- [EXERCISE]
Locate every line in the records below that contains the word "lines", and copy each one.

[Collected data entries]
--- START ---

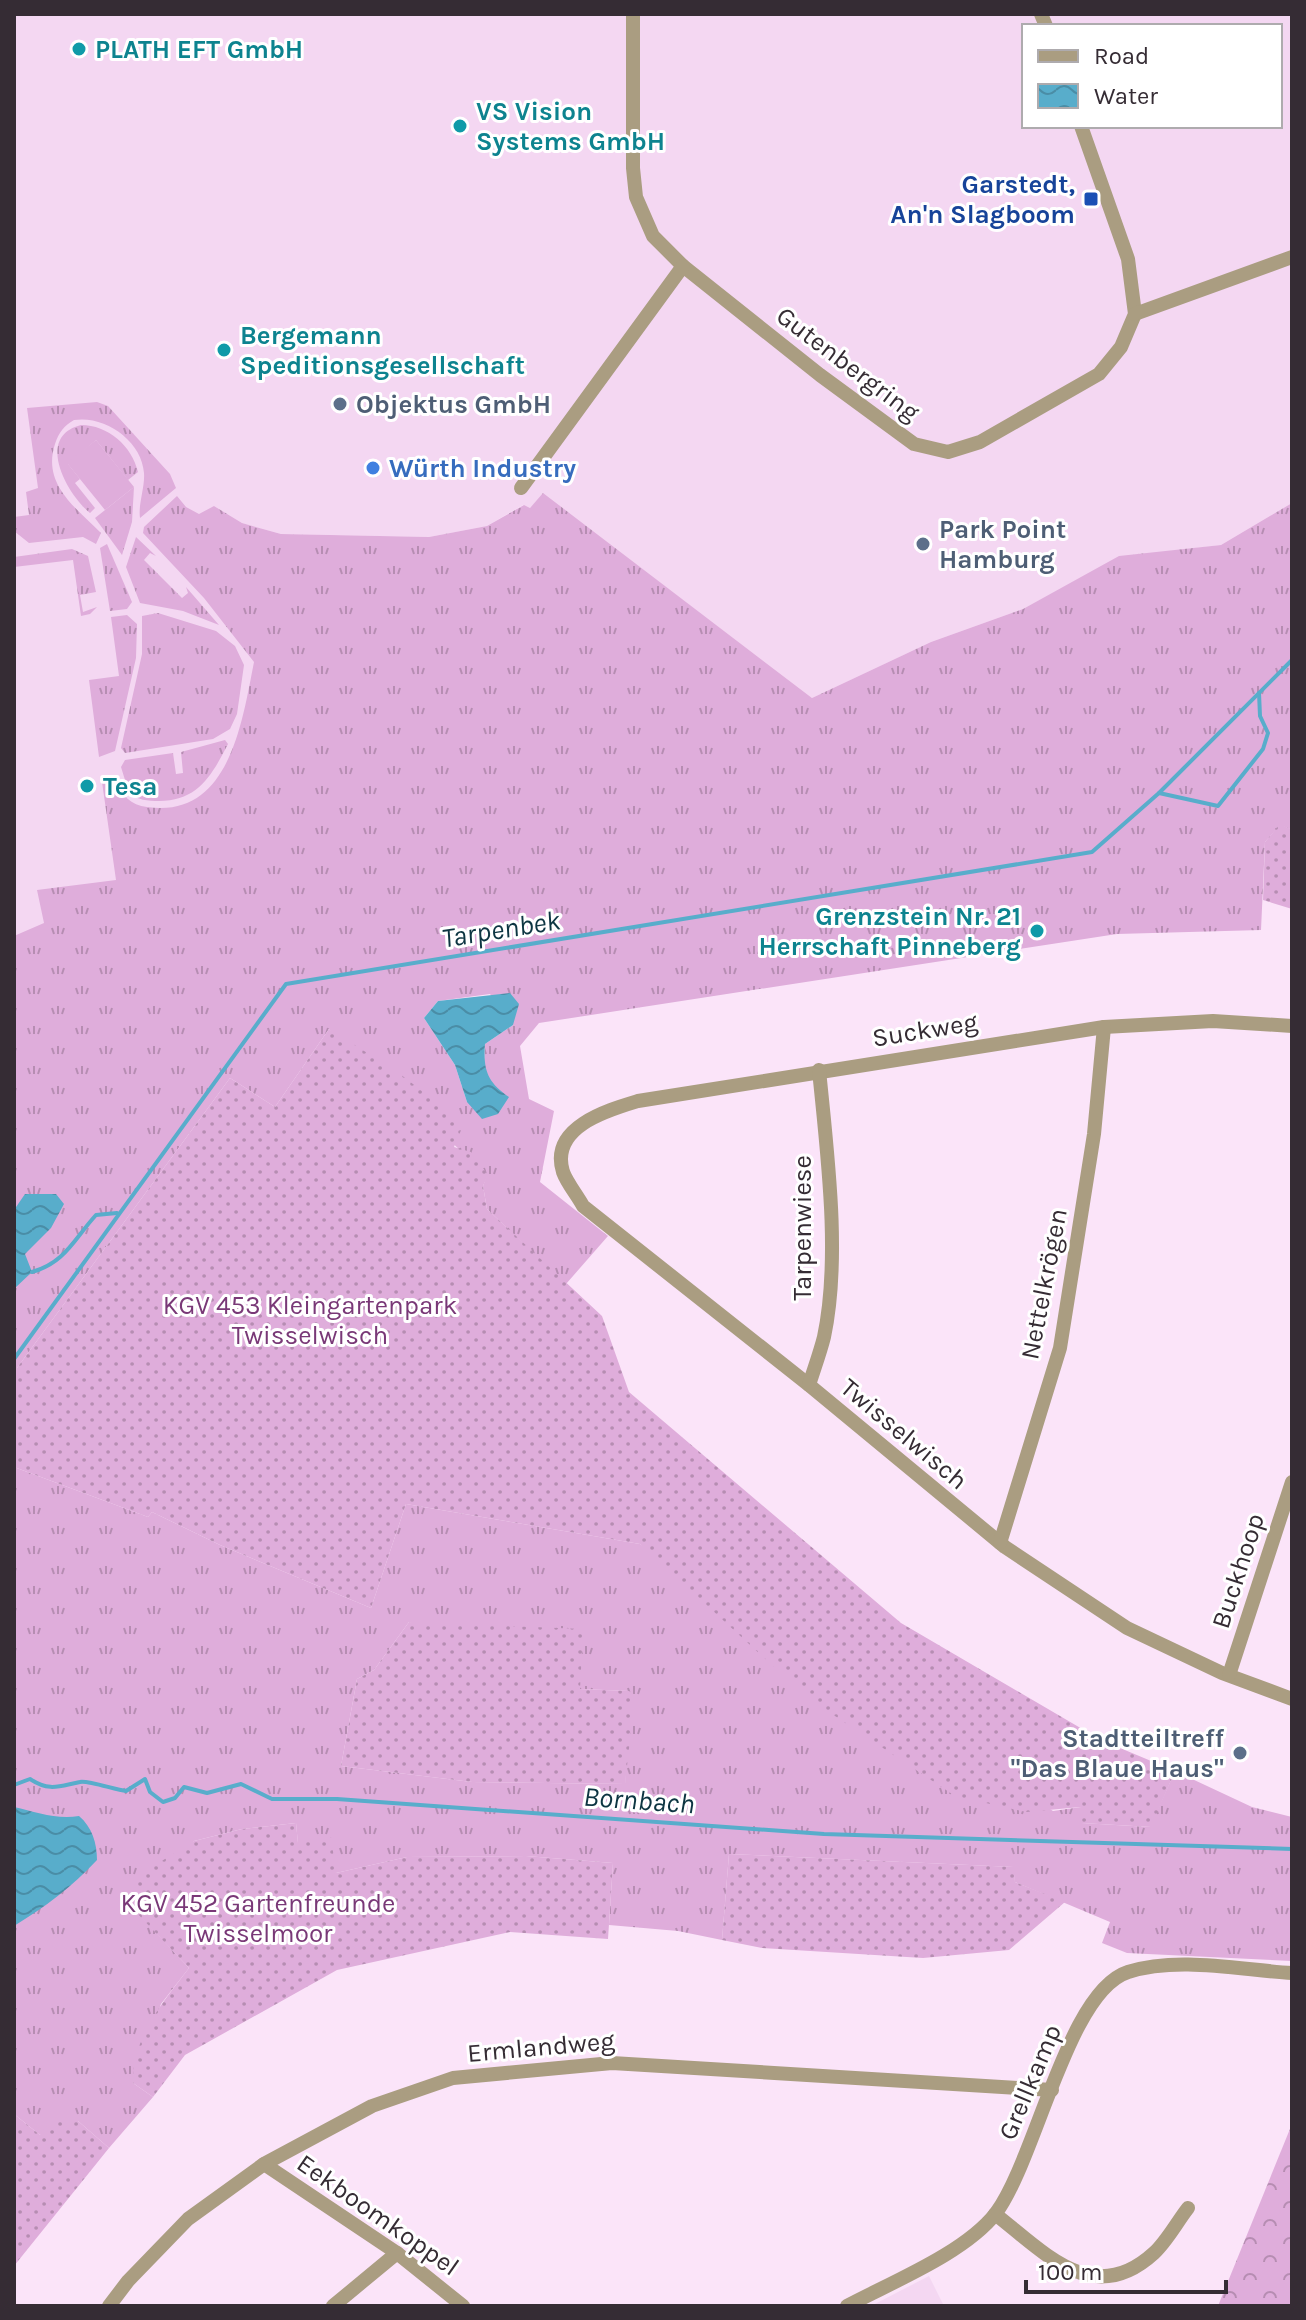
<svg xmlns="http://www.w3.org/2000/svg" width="1306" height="2320" font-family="Karla,sans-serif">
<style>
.built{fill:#f4d7f2;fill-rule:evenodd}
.grass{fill:url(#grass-tufts);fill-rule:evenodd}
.forest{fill:url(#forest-crowns)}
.garden{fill:url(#garden-dots)}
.pitch{fill:#dfaddb}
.water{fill:url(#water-waves)}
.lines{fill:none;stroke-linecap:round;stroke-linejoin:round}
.stream{stroke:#58adcb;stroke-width:4}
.minor{stroke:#aa9d81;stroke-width:14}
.culture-dot{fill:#0f9aa8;stroke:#fff;stroke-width:3}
.transit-dot{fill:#1a4fb4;stroke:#fff;stroke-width:3}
.service-dot{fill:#5c6f8a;stroke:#fff;stroke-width:3}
.shop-dot{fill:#3f7fe0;stroke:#fff;stroke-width:3}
.labels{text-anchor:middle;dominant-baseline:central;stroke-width:6;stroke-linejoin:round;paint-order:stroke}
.culture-label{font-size:26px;font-weight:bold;fill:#0d838f;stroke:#fff;text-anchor:start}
.transit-label{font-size:26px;font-weight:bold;fill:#164399;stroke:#fff;text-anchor:end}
.street-label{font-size:26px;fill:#352c34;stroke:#fff}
.service-label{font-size:26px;font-weight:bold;fill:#4e5e75;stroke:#fff;text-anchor:start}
.shop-label{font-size:26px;font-weight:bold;fill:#366cbe;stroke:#fff;text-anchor:start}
.park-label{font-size:26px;fill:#793877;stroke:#fff}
.water-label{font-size:28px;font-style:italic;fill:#0d3542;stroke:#fff}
</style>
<defs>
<pattern id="grass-tufts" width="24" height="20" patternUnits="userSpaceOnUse" patternTransform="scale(2)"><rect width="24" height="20" fill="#dfaddb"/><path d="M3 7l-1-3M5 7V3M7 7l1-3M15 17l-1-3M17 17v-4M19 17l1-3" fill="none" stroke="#b68db2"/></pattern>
<pattern id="forest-crowns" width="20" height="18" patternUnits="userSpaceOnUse" patternTransform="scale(2)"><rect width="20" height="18" fill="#dfaddb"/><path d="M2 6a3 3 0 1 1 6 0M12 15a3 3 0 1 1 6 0" fill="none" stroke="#b68db2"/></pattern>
<pattern id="garden-dots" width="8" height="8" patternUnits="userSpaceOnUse" patternTransform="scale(2)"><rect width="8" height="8" fill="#dfaddb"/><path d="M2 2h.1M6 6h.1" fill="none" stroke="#b68db2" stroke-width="1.8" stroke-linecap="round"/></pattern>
<pattern id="water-waves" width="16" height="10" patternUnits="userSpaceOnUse" patternTransform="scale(2)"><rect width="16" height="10" fill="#58adcb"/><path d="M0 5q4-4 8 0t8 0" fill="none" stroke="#4a8da6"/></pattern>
</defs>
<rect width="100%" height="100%" fill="#fbe4f9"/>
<!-- built -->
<g class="built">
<path d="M14 14H1292V503L1221 545 1119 557 1023 609 931 642 812 698 543 494 530 508 523 505 487 526 429 537 281 534 242 523 214 506 259 647 251 744 155 861 14 956ZM1024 26H1280V126H1024Z"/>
<path d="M929 2276 944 2306H871Z"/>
</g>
<!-- grass -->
<g class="grass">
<path d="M97 402 108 406 170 474 176 488 140 518C138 504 145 488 144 473 142 441 105 415 74 420 64 426 59 432 55 444 42 484 75 507 101 533L96 544 83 537 29 543 14 531V517L29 515 26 492 38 488 27 408Z"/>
<path d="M81 425C108 425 132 446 138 472L128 480 96 440 68 464 80 479 75 483 95 508 90 513C68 495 34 437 81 425Z"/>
<path d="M134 487 132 522 122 555 95 518Z"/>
<path d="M543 493 812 698 931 642 1023 609 1119 556 1221 545 1292 503V830L1280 825 1265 842 1261 930 1117 934 539 1023 520 1046 529 1099 554 1111 540 1182 608 1236 566 1284 487 1209 483 1186 487 1175 329 1029 275 1107 230 1078 14 1372V936L44 923 37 890 116 880 102 782 118 780C121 796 131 805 147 807 229 819 242 723 254 662L204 598 143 533 144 527 177 496 186 507 199 514 214 506 242 523 281 534 429 537 487 526 524 505 530 508ZM490 994 513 1025 485 1044 484 1065 490 1083 467 1102 455 1065 424 1018 438 1001Z"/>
<path d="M136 537 156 556 150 553 144 560 182 598 188 593 186 587 219 625 183 611 140 603 126 567Z"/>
<path d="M107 544 132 602 127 609 110 611 100 548Z"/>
<path d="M72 549 88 556 96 592 80 595 83 612 97 607 90 614 81 616 73 560 14 567V557Z"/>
<path d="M158 613 216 631 235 646 244 665 237 714 230 729 213 739 125 753 121 748 142 654V616Z"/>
<path d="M127 615 137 624 136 658 115 751 99 757 89 680 119 676 111 617Z"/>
<path d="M225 740 228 744C212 775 198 801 159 801 148 801 137 800 129 793L121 767 125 760 173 753 176 774 183 773 181 752Z"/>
<path d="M14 1467 148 1517 152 1512 220 1545 371 1608 406 1504 640 1544 1053 1811 1081 1807 1082 1823 1150 1827 1175 1771 1252 1807 1292 1817V1961L1127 1953 1102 1943 1110 1922 1015 1882 1013 1867 729 1854 722 1940 678 1931 609 1925 613 1863 526 1856 407 1857 336 1873 298 1844 296 1823 242 1829 194 1841 135 1910 189 1968 161 2004 133 2083 153 2097 109 2148 78 2121 40 2135 14 2114ZM409 1622 580 1683V1689L629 1691 625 1784 472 1782 341 1766 357 1679 374 1670Z"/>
</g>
<!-- forest -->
<path class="forest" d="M1292 2124V2306H1218Z"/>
<!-- garden -->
<g class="garden">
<path d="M1280 824 1292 830V909L1263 900 1265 842Z"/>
<path d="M329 1029 396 1071 464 1123 454 1147 471 1152 488 1175 483 1186 487 1209 602 1316 629 1392 901 1623 1101 1740 1175 1771 1151 1827 1081 1823V1807L1026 1812 955 1796 808 1698 640 1544 406 1504 371 1608 220 1545 152 1512 148 1517 14 1467V1372L230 1078 275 1107Z"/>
<path d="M409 1622 583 1629 580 1689 629 1691 635 1695 625 1784 472 1782 341 1766 357 1679 374 1670Z"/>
<path d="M296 1823 298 1843 331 1837 336 1873 407 1857 526 1856 613 1863 608 1939 510 1932 337 1970 185 2055 153 2097 133 2083C132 2038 163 2002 189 1968L135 1911 141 1903 131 1880 194 1841 242 1829Z"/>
<path d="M729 1854 1014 1867 1015 1882 1065 1902 1009 1950 923 1958 762 1948 722 1940Z"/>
<path d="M14 2114 40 2135 56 2117 78 2121 109 2148 14 2266Z"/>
</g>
<!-- pitch -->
<path class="pitch" d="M96 440 134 487 105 510 67 463Z"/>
<!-- water -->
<g class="water">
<path d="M510 993 519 1004 513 1025 485 1044C483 1071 488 1082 509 1097L498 1114 482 1119 467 1102 455 1065 424 1018 438 1001Z"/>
<path d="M25 1194H56L64 1204 51 1228 25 1254 32 1272 14 1289V1210Z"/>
<path d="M14 1807C36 1812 57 1820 79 1816 92 1827 97 1843 97 1860 72 1887 45 1907 14 1926Z"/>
</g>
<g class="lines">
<!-- stream -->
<g class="stream">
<path d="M1159 793 1218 806 1263 749 1268 733 1260 716 1259 693"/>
<path d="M32 1272C65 1263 74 1239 96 1215L117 1213"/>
<path d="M14 1359 286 984 1092 852 1159 793 1292 660"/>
<path d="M14 1785 30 1779C50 1792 59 1786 80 1782 87 1780 116 1790 126 1791L145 1779 150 1792 163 1802 175 1798 184 1787 207 1793 241 1784 272 1799H337L824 1834 1292 1849"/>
</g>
<!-- minor -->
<g class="minor">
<path d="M633 14V168L636 197 653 236 683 266 820 375 914 444 948 452 980 442 1099 374 1121 347 1135 314 1128 259 1081 126"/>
<path d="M1041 14 1046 26"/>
<path d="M1135 314 1292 257"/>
<path d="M521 488 683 266"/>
<path d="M1292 1026 1213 1021 1104 1027 638 1101C608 1110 549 1127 563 1172 567 1183 577 1195 583 1206L809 1385 1005 1547 1127 1628 1222 1673 1292 1699"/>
<path d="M809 1385C814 1369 820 1353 824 1337 841 1257 827 1152 819 1070"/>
<path d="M1000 1543 1060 1348 1094 1134 1104 1027"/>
<path d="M1229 1675 1292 1482"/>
<path d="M264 2164 397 2253 463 2306"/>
<path d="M995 2214C1044 2252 1093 2309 1154 2253 1167 2241 1177 2222 1188 2208"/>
<path d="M109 2306 128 2281 188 2219 264 2164 372 2106 453 2078 612 2063 1052 2090"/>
<path d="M333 2306 397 2253"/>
<path d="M847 2306C892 2282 965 2253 996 2213 1036 2159 1068 1991 1128 1972 1178 1956 1241 1970 1292 1973"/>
</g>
</g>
<!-- markers -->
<g class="culture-dot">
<circle cx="79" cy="49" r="8"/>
<circle cx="460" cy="126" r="8"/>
<circle cx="224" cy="350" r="8"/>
<circle cx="87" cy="786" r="8"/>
<circle cx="1037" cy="931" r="8"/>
</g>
<rect class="transit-dot" x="1083" y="191" width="16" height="16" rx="4"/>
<g class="service-dot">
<circle cx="340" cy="404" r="8"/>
<circle cx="923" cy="544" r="8"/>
<circle cx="1240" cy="1753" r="8"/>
</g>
<circle class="shop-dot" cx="373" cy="468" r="8"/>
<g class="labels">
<!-- culture labels -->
<g class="culture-label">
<text x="95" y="49">PLATH EFT GmbH</text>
<text x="476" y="111">VS Vision<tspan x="476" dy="30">Systems GmbH</tspan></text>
<text x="240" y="335">Bergemann<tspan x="240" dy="30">Speditionsgesellschaft</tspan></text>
<text x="103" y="786">Tesa</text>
<text x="1021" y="916" text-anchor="end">Grenzstein Nr. 21<tspan x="1021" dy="30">Herrschaft Pinneberg</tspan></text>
</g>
<!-- transit labels -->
<g class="transit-label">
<text x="1075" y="184">Garstedt,<tspan x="1075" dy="30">An'n Slagboom</tspan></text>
</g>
<!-- street labels -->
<g class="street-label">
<text transform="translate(848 364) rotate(37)">Gutenbergring</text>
<text transform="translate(925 1030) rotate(-9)">Suckweg</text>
<text transform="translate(802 1228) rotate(-90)">Tarpenwiese</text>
<text transform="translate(1044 1284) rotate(-79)">Nettelkrögen</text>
<text transform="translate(904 1434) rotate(40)">Twisselwisch</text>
<text transform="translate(1238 1571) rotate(-72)">Buckhoop</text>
<text transform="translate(541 2047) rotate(-5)">Ermlandweg</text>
<text transform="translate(1030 2082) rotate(-67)">Grellkamp</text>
<text transform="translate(378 2215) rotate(35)">Eekboomkoppel</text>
</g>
<!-- service labels -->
<g class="service-label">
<text x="356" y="404">Objektus GmbH</text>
<text x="939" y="529">Park Point<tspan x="939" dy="30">Hamburg</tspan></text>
<text x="1224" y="1738" text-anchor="end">Stadtteiltreff<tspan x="1224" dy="30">"Das Blaue Haus"</tspan></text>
</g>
<!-- shop labels -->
<g class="shop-label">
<text x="389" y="468">Würth Industry</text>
</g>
<!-- park labels -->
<g class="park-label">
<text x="310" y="1305">KGV 453 Kleingartenpark<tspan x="310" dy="30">Twisselwisch</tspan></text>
<text x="258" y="1903">KGV 452 Gartenfreunde<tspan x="258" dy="30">Twisselmoor</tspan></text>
</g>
<!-- water labels -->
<g class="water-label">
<text transform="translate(501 929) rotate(-9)">Tarpenbek</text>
<text transform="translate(639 1800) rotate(4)">Bornbach</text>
</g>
</g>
<!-- border -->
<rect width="1306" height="2320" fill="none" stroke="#352c34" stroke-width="32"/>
<!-- legend -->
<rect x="1022" y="24" width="260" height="104" fill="#ffffff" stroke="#aeabae" stroke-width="2"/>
<rect x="1038" y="50" width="40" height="12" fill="#aa9d81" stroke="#aeabae" stroke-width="2"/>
<text x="1094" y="64" font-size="24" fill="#352c34">Road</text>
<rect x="1038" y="84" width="40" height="24" fill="url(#water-waves)" stroke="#aeabae" stroke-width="2"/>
<text x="1094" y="104" font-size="24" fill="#352c34">Water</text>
<!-- scale -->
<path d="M1026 2280v12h200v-12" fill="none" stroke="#352c34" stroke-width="4"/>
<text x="1038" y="2280" font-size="24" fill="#352c34" stroke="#ffffff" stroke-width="6" paint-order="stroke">100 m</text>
</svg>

--- END ---

- [SOLUTION FOR THIS PROBLEM]
.lines{fill:none;stroke-linecap:round;stroke-linejoin:round}
<g class="lines">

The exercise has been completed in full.